La grande chaleur était passée déjà lorsque nos voyageurs se réveillèrent ; mais, comme ils ne devaient se remettre en route qu’au lever de la lune, et qu’ils avaient encore ainsi quelques heures de loisir, l’un des marchands, s’adressant à son voisin, lui dit d’une voix douce et insinuante : « Sélim Baruch, notre nouvel ami, nous a procuré hier une après-dinée délicieuse ; ne vous sentez-vous point envie d’imiter son exemple, mon cher Ali ? Vous avez beaucoup vu, beaucoup voyagé, beaucoup lu, et je suis certain que, sans chercher bien longtemps, vous retrouveriez facilement dans votre mémoire quelque histoire intéressante.

– Soit, dit le marchand interpellé, je m’exécute ; quoique, à vrai dire, je craigne fort de vous paraître un peu pâle en mes inventions après les fantasques aventures du calife Gigogne et de son grand vizir. Mais, puisque vous avez bien voulu m’inviter à parler, je ferai tous mes efforts pour vous satisfaire, mes chers amis. Écoutez donc l’histoire du tailleur-prince. »

 

Il y avait une fois un brave garçon tailleur, du nom de Labakan, qui travaillait de son métier chez un des plus habiles maîtres d’Alexandrie. On ne pouvait pas dire que Labakan fût maladroit à manier l’aiguille, ou paresseux, ou inexact : c’était au contraire un très-bon ouvrier, fort habile en coutures de toute sorte et généralement assidu à sa boutique ; mais le caractère fantasque de ce compagnon ne permettait pas de toujours compter sur lui.
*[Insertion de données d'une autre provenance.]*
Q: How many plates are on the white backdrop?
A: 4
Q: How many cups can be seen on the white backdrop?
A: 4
Parfois il cousait pendant des heures entières avec une ardeur si grande, que l’aiguille s’échauffait dans ses doigts et que le fil fumait. Mais parfois aussi – et cela par malheur arrivait assez fréquemment – il tombait en des sortes d’extases pendant lesquelles il demeurait sans mouvement, la tête droite, l’œil fixe ; et il y avait alors dans son visage et dans tout son air quelque chose de singulier que son maître et les autres compagnons ne pouvaient s’expliquer, et qui leur faisait dire seulement en haussant les épaules : « Voilà encore Labakan avec ses airs de prince ! »
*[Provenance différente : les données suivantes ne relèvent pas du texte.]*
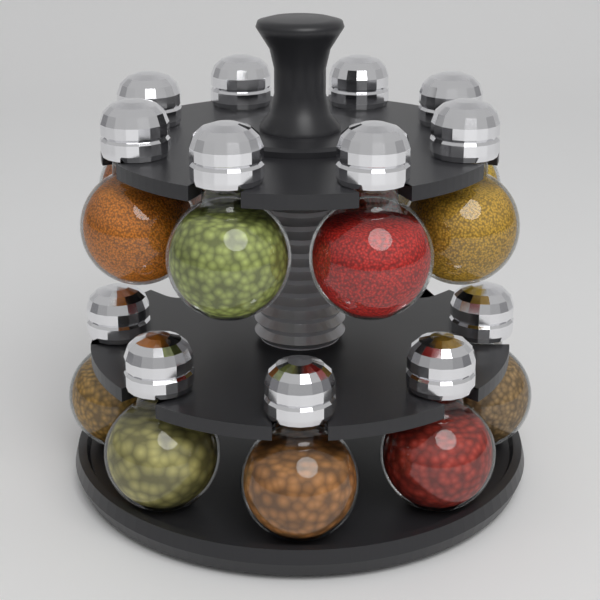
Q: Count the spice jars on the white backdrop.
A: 13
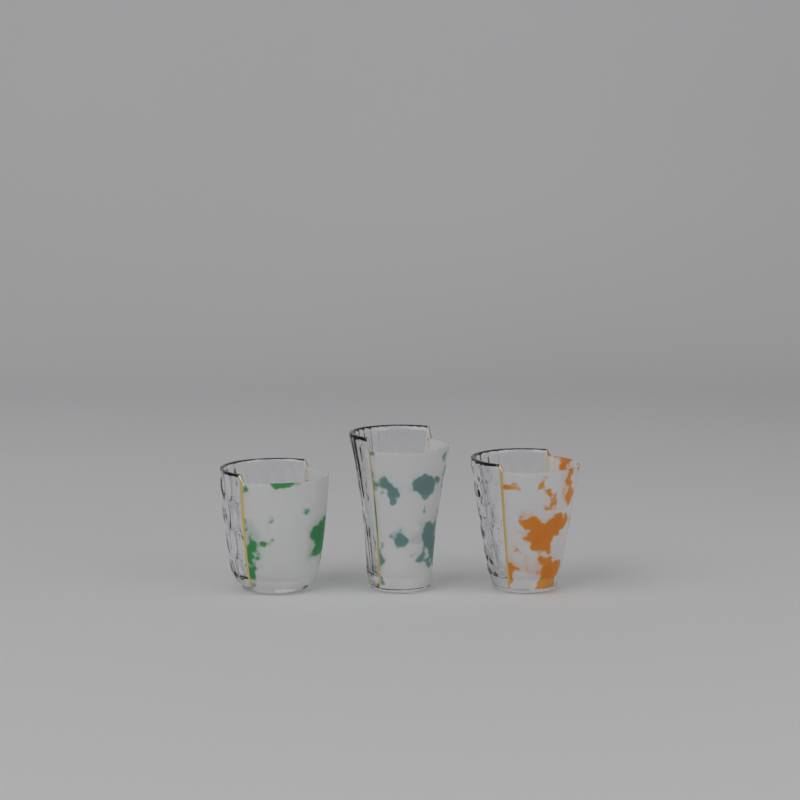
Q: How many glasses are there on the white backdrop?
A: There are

Un certain vendredi, à l’heure où les autres ouvriers revenaient tranquillement à la maison pour se remettre au travail, après avoir assisté à la prière, Labakan sortit de la mosquée dans un magnifique costume qu’il s’était procuré à grands frais, et se promena longtemps, la démarche grave et la mine hautaine, à travers les rues et les places de la ville. Lorsqu’un de ses camarades passant à ses côtés lui jetait un : « La paix soit avec toi ! » ou : « Comment va l’ami Labakan ? » notre garçon tailleur lui répondait par un petit signe protecteur de la main et poursuivait sa route. Son maître lui ayant dit en manière de raillerie : « Tu as l’air d’un prince perdu, Labakan ! » cela parut le réjouir fort et il lui répondit vivement : « Vous l’avez aussi remarqué, n’est-ce pas ? » et d’un ton plus bas on l’entendit ajouter : « Il y a longtemps que je m’en doutais ! »

 

Depuis lors, la manie du pauvre garçon tailleur ne fit qu’aller en augmentant, et s’il n’avait été d’ailleurs un bon homme et un habile ouvrier, son maître lui eût certainement signifié d’avoir à déguerpir de chez lui.

Sur ces entrefaites, Sélim, le frère du sultan, passant par Alexandrie, envoya au maître tailleur un habit de gala pour y changer quelque broderie, et le maître confia cette besogne à Labakan, qui était chargé ordinairement des ouvrages les plus minutieux.